## WHAT YOU SHOULD DO
Nothing should be output except the lines from the top of the material below through the line that contains "46.8596735418", each exactly as written.
Top of INFORMATION SHOWN
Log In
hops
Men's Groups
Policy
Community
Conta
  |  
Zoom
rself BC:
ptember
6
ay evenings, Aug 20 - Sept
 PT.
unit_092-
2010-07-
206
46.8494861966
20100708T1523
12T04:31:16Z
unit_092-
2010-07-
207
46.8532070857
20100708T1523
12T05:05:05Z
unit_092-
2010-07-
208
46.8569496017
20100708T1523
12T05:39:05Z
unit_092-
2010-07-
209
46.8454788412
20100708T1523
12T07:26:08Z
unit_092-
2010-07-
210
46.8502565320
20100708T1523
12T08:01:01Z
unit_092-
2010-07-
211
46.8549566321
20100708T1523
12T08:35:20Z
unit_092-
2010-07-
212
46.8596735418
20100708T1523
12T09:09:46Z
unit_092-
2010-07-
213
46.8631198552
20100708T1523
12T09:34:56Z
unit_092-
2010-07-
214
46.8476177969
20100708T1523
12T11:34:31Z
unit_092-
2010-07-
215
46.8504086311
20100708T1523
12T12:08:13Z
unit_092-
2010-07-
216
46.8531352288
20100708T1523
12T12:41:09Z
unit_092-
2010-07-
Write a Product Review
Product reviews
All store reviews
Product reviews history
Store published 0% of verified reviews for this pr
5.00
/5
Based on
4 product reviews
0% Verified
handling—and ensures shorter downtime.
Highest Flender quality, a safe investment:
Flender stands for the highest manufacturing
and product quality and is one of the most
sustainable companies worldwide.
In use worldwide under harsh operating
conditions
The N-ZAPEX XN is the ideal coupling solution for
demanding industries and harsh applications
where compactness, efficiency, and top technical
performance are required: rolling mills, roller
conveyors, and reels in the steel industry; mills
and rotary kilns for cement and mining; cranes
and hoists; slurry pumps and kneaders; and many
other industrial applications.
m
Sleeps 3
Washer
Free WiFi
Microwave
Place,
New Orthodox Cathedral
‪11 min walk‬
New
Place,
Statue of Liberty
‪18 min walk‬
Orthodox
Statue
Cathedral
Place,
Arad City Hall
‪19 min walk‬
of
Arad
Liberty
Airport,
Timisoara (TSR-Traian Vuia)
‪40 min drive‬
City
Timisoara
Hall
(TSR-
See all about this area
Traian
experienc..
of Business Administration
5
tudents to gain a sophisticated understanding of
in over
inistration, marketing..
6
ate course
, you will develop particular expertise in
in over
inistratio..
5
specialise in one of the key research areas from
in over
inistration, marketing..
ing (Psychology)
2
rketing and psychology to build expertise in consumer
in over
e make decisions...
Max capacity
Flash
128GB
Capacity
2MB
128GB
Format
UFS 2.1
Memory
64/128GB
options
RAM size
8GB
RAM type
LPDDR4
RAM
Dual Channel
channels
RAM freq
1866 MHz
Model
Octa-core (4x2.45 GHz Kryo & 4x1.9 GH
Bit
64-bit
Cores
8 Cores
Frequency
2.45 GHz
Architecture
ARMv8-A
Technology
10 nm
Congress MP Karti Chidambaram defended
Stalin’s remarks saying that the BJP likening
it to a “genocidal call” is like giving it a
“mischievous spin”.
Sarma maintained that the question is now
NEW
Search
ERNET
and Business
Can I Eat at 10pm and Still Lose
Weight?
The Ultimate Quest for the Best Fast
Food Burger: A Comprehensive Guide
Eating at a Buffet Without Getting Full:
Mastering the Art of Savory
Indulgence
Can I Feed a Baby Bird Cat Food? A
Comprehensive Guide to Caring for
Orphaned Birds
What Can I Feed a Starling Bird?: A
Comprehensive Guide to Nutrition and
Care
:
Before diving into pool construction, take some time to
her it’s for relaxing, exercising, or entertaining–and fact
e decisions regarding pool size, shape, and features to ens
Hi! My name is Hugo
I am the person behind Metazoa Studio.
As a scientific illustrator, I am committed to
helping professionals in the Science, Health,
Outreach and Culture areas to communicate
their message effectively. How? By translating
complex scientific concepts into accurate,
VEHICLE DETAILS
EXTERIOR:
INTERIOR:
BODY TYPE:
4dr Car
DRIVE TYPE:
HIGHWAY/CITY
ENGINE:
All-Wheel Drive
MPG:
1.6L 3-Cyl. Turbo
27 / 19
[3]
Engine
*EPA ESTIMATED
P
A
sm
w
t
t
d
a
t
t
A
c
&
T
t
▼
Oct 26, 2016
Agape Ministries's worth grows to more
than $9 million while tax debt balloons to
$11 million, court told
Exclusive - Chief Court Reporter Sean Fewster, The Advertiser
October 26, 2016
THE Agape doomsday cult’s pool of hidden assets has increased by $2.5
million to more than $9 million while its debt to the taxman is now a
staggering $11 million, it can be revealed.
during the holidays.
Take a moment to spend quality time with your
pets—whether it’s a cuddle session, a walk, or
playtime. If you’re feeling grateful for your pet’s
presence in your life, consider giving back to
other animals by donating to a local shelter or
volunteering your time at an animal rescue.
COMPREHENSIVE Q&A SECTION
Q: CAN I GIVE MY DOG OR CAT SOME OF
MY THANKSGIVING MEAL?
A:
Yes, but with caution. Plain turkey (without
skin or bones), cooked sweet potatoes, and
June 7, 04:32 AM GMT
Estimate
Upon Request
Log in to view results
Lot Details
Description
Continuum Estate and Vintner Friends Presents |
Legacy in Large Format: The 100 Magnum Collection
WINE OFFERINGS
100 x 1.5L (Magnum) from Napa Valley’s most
Bottom of INFORMATION SHOWN
## TASK RESULT
Log In
hops
Men's Groups
Policy
Community
Conta
  |  
Zoom
rself BC:
ptember
6
ay evenings, Aug 20 - Sept
 PT.
unit_092-
2010-07-
206
46.8494861966
20100708T1523
12T04:31:16Z
unit_092-
2010-07-
207
46.8532070857
20100708T1523
12T05:05:05Z
unit_092-
2010-07-
208
46.8569496017
20100708T1523
12T05:39:05Z
unit_092-
2010-07-
209
46.8454788412
20100708T1523
12T07:26:08Z
unit_092-
2010-07-
210
46.8502565320
20100708T1523
12T08:01:01Z
unit_092-
2010-07-
211
46.8549566321
20100708T1523
12T08:35:20Z
unit_092-
2010-07-
212
46.8596735418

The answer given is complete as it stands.